Monday, September 28, 1998 7:10 pm (CDT) at Wrigley Field in Chicago, Illinois 66 °F (19 °C), Clear
| Team | 1 | 2 | 3 | 4 | 5 | 6 | 7 | 8 | 9 | R | H | E |
| San Francisco | 0 | 0 | 0 | 0 | 0 | 0 | 0 | 0 | 3 | 3 | 6 | 0 |
| Chicago | 0 | 0 | 0 | 0 | 2 | 2 | 0 | 1 | X | 5 | 10 | 0 |
WP: Steve Trachsel (15–8) LP: Mark Gardner (13–6) Sv: Rod Beck (51) Home runs: SFG: None CHC: Gary Gaetti (19) Attendance: 39,556

==Aftermath==
Chicago's win clinched the team's 15th postseason berth in franchise history and their first since 1989. The Cubs' presence in the postseason led several sportswriters to reference the Curse of the Billy Goat and the difficulties the Cubs' had faced since 1945. The Billy Goat story suggests that Billy Sianis cursed the Cubs after he and his goat were asked to leave Game Four of the 1945 World Series.
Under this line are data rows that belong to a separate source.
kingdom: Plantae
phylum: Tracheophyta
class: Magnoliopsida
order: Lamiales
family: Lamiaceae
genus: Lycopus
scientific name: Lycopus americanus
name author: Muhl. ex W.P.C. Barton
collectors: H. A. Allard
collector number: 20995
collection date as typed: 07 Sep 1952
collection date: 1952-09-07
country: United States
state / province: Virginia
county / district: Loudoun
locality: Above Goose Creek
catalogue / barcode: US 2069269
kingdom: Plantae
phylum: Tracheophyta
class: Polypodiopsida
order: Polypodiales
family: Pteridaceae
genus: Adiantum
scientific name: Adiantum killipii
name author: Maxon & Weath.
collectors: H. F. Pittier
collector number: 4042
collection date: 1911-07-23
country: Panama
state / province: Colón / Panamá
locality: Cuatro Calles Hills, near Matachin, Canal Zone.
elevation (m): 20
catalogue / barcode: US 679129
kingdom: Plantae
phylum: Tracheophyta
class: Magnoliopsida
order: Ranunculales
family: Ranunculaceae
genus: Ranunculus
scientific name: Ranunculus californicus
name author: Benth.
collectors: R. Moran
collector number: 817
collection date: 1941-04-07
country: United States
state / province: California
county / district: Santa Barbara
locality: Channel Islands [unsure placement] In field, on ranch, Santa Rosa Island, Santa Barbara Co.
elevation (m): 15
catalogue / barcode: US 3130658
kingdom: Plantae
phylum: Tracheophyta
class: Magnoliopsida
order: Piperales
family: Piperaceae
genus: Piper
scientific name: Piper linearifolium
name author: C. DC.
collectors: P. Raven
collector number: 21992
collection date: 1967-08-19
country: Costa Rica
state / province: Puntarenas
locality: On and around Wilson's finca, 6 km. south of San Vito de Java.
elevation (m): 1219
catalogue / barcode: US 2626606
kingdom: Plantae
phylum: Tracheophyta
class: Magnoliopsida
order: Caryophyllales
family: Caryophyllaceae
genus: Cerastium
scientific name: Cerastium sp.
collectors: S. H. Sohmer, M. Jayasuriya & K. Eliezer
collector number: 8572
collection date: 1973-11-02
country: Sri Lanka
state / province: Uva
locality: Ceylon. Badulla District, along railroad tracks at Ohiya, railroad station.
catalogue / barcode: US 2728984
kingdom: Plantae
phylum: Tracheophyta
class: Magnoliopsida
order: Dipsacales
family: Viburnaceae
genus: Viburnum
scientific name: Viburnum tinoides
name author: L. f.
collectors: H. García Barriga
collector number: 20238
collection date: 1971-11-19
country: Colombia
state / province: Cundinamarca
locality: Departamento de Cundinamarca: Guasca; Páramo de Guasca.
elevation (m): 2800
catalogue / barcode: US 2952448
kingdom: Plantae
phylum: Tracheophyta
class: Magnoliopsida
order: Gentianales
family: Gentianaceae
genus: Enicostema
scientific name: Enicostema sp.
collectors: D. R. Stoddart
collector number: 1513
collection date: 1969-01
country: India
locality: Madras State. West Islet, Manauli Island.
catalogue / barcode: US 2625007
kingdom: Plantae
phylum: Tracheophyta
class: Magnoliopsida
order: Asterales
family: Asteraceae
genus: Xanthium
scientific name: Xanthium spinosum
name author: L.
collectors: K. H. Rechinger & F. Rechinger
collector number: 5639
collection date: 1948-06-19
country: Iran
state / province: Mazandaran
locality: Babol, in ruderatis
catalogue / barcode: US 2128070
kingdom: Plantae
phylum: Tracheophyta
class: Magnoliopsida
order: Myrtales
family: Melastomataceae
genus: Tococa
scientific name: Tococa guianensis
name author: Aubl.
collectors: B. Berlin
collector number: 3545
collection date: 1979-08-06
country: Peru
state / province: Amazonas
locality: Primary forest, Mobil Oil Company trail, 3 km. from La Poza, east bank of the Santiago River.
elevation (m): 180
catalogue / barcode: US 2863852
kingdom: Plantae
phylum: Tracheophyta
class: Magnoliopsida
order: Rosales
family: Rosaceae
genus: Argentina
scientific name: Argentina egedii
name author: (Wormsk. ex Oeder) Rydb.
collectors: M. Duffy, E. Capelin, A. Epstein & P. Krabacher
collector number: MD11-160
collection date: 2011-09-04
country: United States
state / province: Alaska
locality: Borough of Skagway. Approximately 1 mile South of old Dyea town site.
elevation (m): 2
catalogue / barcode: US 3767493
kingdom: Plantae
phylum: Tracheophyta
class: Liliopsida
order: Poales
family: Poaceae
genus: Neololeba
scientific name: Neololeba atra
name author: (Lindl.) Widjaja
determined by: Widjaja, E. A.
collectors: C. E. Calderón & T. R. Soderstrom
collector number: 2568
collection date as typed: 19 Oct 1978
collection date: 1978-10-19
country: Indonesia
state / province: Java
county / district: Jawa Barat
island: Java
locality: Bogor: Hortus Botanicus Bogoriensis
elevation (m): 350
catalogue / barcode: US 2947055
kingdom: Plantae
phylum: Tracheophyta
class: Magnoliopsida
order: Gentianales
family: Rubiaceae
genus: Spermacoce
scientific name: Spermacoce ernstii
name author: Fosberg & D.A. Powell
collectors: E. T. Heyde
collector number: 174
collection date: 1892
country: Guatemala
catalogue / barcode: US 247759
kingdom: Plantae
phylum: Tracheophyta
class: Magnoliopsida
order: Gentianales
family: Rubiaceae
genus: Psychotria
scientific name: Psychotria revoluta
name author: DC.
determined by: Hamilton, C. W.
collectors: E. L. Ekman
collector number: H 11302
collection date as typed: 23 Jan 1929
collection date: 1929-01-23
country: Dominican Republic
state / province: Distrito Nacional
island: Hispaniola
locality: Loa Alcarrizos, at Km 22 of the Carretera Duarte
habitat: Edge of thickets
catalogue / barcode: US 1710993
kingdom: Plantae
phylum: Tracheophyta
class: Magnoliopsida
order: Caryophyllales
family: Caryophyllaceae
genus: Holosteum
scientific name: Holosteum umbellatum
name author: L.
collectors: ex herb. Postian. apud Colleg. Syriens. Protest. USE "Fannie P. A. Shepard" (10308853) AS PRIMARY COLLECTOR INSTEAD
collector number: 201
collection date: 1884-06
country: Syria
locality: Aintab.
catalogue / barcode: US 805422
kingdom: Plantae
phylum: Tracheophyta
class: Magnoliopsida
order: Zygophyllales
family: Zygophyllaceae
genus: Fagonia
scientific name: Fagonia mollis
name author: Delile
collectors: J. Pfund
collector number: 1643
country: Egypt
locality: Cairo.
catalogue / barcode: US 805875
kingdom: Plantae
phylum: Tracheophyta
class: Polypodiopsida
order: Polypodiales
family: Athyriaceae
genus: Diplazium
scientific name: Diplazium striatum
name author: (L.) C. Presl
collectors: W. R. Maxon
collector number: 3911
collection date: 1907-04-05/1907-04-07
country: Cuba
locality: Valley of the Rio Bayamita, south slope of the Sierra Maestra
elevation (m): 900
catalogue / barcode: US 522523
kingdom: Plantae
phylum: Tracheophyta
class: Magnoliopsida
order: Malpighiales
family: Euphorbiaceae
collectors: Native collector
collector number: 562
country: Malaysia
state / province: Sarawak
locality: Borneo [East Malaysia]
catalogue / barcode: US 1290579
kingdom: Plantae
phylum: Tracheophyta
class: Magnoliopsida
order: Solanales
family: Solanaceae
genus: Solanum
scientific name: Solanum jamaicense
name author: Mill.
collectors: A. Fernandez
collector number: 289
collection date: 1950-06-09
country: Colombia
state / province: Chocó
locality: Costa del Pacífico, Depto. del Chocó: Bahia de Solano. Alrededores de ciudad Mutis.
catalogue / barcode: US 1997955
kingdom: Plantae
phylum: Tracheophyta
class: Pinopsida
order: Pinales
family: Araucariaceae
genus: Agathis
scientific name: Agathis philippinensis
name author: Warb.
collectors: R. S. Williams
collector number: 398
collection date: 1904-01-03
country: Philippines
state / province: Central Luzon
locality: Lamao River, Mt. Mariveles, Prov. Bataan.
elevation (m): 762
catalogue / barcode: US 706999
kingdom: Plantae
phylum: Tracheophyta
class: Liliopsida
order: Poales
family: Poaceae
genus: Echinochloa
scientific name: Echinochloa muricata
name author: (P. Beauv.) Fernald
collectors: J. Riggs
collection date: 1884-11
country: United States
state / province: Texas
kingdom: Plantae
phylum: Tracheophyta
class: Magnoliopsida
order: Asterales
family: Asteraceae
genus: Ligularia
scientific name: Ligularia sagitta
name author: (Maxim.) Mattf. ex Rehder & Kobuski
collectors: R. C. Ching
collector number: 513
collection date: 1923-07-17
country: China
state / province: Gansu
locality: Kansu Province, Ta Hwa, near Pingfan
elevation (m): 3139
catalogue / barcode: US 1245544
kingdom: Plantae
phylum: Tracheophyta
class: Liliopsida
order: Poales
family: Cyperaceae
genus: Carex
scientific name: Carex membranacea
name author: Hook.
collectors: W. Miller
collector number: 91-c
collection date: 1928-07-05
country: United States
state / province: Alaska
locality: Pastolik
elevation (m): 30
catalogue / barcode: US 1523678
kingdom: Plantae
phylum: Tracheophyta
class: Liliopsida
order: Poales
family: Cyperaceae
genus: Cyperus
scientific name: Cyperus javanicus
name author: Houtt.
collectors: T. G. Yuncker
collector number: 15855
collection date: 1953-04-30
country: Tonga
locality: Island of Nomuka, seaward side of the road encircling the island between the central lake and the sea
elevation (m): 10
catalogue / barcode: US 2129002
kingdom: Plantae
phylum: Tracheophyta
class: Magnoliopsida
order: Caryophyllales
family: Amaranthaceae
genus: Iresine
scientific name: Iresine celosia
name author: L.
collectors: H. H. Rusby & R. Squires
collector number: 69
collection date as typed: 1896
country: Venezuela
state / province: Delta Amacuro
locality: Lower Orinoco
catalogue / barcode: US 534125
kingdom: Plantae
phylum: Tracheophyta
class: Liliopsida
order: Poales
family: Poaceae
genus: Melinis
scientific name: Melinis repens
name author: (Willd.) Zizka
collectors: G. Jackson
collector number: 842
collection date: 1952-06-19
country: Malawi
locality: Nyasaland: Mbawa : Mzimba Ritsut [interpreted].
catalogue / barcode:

The playoff berth matched the Cubs with the Atlanta Braves in the NLDS, where the Cubs were swept 3 games to 0. The Cubs would have to wait another 18 years to win the National League pennant and World Series in 2016, their first NL pennant since 1945 and their first title since 1908.

In baseball statistics tiebreakers count as regular season games, with all events added to regular season statistics. For example, the Chicago Sun-Times noted that Sammy Sosa could have added to his notable home run total in the game. Sosa did add to his league-leading strikeout total with one in the fourth inning. Beck also added to his league-leading total in games played and earned his 51st save of the season which finished second to Trevor Hoffman's 53 but is tied for the ninth-highest single-season save total in MLB history. Several Cubs and Giants won awards for their regular season performances, including Rookie of the Year honors for Kerry Wood, a Silver Slugger Award for Sosa, and a Rawlings Gold Glove Award for J. T. Snow. Sosa also won the National League's Most Valuable Player award, earning 30 out of 32 first-place votes (with McGwire taking the remaining 2).

Barry Bonds drew criticism after the game for his poor performance, including twice making an out with the bases loaded, with some suggesting that Bonds often played poorly in "big games". Bonds' 0–4 performance with an RBI and a strikeout earned him a −.186 win probability added (WPA), the lowest figure for any player in the game. WPA is a statistic which considers the game situation to quantify how a player altered his team's chances of winning. Bonds' figure translates into decreasing the Giants' chances of success by 18.6%. The book Game of Shadows, which details Bonds' suggested use of performance-enhancing drugs (PED), argues that Bonds grew jealous and resentful of the attention Mark McGwire and Sammy Sosa were given during their record chase. As a result, according to Game of Shadows, Bonds turned to weight training under Greg Anderson, who began providing him with steroids and other PEDs following the 1998 season.